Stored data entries
┄┄┄┄┄┄

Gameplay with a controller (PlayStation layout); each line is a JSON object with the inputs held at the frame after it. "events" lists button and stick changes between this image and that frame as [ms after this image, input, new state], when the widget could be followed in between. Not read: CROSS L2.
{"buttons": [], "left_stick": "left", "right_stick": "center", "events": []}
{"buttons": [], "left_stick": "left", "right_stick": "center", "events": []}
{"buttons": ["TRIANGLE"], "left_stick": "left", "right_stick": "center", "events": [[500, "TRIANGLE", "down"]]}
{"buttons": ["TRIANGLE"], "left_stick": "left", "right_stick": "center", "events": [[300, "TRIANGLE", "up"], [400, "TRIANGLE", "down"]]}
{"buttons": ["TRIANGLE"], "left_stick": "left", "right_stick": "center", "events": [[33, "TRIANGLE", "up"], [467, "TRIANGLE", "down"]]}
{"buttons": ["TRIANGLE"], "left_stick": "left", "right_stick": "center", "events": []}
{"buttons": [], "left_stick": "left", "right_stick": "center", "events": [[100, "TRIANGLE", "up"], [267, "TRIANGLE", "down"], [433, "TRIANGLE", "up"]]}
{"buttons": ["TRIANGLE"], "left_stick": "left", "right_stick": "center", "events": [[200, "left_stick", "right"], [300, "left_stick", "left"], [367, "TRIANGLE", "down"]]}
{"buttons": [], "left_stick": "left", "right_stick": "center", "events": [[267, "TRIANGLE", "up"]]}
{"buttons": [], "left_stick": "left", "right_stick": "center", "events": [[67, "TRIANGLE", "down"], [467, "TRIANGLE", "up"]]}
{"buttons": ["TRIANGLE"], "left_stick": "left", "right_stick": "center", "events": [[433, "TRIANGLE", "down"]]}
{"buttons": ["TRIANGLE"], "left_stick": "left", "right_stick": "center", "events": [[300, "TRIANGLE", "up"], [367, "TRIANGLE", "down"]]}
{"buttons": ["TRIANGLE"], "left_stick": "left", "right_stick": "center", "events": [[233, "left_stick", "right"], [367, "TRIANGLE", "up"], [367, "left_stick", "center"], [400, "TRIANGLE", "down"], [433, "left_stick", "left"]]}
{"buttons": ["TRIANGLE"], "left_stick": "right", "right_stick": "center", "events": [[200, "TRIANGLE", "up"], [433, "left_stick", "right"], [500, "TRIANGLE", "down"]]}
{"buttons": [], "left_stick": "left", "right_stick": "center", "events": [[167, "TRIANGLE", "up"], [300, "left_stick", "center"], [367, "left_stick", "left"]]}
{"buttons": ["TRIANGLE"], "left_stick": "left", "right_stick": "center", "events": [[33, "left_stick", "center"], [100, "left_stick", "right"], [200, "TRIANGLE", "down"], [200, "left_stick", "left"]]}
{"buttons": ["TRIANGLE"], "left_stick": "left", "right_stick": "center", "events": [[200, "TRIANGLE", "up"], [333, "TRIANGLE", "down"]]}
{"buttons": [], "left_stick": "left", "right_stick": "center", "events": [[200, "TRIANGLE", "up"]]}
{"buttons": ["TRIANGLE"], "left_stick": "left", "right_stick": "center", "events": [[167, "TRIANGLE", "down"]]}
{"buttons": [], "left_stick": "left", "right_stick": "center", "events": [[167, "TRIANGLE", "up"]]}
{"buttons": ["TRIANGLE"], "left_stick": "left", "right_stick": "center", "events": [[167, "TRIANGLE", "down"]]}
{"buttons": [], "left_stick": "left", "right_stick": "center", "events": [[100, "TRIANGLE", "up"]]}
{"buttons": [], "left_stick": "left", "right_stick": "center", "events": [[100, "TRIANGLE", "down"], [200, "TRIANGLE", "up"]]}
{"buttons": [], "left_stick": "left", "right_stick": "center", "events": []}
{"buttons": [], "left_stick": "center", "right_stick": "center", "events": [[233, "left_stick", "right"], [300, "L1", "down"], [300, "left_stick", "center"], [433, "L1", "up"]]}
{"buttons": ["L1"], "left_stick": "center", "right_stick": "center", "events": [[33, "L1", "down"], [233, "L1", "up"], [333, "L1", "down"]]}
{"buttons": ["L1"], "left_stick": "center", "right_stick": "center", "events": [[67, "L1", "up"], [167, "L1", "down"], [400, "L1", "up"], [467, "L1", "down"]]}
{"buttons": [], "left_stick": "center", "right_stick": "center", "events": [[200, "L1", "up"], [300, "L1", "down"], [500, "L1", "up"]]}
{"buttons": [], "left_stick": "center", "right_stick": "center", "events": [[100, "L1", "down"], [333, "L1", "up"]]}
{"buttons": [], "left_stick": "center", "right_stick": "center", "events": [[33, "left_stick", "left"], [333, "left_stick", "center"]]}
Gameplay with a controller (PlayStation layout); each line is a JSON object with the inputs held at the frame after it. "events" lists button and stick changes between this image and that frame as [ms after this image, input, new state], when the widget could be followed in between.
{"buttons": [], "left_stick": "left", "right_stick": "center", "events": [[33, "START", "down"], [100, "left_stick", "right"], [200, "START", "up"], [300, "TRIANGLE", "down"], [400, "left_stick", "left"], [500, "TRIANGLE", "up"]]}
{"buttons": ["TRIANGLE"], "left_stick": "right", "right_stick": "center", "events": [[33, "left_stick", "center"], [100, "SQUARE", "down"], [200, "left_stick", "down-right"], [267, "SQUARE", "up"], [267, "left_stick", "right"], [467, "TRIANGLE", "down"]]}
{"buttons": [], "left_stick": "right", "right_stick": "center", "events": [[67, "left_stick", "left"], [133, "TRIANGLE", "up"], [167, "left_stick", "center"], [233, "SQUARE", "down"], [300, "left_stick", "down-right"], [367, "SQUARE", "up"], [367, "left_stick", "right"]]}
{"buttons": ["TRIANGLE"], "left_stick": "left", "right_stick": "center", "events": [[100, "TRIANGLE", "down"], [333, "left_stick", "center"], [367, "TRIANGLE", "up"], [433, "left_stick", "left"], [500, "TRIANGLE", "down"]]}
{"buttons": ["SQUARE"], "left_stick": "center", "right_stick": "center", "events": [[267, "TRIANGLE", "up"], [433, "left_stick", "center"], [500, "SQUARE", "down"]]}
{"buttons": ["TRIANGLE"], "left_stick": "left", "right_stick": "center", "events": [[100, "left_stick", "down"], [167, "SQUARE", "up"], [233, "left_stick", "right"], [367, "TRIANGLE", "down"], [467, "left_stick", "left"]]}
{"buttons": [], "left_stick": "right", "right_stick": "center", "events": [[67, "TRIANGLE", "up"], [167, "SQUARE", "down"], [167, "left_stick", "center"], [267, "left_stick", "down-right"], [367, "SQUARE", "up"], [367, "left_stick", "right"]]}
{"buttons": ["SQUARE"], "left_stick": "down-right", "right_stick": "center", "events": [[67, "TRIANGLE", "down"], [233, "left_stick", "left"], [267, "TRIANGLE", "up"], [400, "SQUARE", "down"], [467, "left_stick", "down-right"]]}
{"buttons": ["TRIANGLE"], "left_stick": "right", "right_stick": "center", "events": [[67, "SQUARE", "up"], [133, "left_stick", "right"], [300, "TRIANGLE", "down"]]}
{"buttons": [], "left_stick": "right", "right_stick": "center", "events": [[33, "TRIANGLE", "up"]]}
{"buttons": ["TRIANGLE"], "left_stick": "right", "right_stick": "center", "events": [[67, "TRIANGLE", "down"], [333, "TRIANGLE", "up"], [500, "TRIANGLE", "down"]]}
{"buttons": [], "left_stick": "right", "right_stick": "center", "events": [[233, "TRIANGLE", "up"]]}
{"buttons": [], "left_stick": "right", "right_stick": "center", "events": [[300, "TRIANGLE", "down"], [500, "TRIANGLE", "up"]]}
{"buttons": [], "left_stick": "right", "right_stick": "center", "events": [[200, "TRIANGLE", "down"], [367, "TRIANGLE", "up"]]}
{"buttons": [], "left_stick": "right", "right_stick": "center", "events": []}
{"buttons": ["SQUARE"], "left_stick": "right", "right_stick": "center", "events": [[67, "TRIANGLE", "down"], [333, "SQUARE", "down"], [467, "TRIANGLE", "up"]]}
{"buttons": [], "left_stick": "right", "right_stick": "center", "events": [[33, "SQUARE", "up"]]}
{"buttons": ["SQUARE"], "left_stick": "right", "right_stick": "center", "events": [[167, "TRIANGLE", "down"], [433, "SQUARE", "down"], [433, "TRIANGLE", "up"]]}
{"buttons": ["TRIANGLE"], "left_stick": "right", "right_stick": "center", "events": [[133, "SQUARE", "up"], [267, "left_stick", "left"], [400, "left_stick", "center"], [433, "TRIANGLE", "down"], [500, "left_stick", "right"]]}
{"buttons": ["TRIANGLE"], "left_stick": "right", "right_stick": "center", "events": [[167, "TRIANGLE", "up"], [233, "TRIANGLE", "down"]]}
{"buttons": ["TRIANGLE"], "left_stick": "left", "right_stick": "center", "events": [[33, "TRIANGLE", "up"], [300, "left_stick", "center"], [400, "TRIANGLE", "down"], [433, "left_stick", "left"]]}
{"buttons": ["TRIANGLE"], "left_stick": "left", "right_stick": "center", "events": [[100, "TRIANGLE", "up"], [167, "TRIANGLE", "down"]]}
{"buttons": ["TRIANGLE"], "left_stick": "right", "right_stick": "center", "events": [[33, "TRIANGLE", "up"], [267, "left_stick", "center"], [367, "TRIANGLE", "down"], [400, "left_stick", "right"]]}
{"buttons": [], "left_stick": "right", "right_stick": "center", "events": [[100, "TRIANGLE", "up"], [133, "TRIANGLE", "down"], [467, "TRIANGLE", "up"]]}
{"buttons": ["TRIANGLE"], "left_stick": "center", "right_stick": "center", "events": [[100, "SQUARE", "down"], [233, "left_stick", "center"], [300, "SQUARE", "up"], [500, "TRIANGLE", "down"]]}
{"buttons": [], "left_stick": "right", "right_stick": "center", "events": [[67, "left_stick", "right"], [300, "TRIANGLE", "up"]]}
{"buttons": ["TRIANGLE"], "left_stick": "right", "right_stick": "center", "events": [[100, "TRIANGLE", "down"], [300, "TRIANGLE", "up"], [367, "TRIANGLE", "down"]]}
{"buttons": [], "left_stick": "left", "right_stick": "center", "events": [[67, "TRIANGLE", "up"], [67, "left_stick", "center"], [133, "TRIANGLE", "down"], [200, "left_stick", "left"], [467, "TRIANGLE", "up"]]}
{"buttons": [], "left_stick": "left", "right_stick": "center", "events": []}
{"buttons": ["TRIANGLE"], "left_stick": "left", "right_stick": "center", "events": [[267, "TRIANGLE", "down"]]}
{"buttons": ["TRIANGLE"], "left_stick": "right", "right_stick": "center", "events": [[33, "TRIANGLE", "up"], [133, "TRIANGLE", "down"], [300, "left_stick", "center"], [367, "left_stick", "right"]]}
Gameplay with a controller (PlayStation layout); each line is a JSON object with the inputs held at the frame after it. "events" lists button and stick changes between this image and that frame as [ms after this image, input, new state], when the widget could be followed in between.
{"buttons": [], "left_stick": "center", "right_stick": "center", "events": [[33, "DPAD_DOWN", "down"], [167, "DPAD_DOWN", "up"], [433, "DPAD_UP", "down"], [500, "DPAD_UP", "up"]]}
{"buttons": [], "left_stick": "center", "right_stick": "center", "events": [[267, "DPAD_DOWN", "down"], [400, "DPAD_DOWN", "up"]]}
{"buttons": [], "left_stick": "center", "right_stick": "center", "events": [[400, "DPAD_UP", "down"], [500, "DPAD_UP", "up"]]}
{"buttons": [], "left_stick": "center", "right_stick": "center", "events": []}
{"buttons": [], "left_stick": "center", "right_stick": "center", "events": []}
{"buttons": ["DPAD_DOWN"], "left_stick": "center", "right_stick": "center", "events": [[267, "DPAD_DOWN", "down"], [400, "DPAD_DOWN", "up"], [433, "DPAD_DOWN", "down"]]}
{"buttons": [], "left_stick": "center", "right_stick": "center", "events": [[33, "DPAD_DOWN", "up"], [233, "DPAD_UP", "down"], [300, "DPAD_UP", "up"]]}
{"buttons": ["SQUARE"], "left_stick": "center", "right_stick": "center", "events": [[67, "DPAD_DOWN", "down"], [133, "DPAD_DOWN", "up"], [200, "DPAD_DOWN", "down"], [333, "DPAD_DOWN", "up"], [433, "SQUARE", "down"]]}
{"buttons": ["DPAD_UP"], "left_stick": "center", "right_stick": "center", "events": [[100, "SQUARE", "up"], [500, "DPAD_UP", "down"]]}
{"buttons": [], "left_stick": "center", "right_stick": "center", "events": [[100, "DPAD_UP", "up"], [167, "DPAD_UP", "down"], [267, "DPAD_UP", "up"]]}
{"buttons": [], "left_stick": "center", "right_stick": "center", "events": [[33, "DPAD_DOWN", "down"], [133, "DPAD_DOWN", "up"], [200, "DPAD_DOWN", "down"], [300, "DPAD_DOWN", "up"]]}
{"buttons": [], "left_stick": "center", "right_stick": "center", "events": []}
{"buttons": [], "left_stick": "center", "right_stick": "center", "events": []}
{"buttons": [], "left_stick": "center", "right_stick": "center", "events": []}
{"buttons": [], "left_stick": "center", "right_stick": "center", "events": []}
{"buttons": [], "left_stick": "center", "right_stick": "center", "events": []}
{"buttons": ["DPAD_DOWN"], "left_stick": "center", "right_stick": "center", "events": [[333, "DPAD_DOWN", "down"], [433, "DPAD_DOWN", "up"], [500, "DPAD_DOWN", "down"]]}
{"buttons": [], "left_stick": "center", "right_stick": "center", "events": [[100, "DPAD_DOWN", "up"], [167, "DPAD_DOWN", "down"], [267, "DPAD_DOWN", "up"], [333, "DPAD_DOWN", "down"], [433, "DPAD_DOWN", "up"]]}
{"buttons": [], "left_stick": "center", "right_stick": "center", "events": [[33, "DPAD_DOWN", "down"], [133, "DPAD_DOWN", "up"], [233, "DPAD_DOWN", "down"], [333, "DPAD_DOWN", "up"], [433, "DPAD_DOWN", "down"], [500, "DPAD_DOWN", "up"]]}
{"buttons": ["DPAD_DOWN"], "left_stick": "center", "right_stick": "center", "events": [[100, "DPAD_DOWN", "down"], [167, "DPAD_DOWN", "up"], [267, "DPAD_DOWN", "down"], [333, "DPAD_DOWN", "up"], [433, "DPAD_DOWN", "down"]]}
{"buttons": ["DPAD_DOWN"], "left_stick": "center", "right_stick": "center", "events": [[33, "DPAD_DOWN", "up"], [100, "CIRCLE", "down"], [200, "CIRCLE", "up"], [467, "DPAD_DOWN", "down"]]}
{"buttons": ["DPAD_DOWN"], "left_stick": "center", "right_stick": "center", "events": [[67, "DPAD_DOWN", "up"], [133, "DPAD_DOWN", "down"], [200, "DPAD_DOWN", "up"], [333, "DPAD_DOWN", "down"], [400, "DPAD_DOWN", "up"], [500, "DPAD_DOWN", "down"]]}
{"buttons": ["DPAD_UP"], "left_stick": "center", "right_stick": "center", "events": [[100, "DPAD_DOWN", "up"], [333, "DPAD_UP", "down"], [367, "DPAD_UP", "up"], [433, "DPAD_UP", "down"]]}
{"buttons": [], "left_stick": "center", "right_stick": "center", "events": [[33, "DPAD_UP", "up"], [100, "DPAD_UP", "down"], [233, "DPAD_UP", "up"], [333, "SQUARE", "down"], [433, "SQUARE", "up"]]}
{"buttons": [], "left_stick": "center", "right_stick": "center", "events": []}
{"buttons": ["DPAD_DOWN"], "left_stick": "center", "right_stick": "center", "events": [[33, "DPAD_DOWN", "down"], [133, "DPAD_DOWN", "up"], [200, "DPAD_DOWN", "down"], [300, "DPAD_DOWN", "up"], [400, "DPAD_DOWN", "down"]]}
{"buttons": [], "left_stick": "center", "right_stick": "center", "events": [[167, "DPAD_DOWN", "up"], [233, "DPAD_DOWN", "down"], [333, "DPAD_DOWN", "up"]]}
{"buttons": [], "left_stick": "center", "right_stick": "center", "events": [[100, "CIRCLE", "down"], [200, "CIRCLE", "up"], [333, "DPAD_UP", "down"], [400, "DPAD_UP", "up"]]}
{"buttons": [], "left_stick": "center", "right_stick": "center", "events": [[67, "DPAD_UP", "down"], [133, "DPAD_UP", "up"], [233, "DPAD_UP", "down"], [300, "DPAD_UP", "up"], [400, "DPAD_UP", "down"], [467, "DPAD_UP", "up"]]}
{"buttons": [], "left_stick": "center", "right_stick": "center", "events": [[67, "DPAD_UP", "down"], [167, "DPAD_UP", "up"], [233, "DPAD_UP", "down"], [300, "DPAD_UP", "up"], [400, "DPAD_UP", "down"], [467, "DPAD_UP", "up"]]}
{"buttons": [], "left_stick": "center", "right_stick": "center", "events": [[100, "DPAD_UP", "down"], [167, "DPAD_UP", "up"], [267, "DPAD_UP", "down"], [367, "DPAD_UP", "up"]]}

┄┄┄┄┄┄

In the entries above, find each line with the word "CIRCLE" and return it.

{"buttons": ["DPAD_DOWN"], "left_stick": "center", "right_stick": "center", "events": [[33, "DPAD_DOWN", "up"], [100, "CIRCLE", "down"], [200, "CIRCLE", "up"], [467, "DPAD_DOWN", "down"]]}
{"buttons": [], "left_stick": "center", "right_stick": "center", "events": [[100, "CIRCLE", "down"], [200, "CIRCLE", "up"], [333, "DPAD_UP", "down"], [400, "DPAD_UP", "up"]]}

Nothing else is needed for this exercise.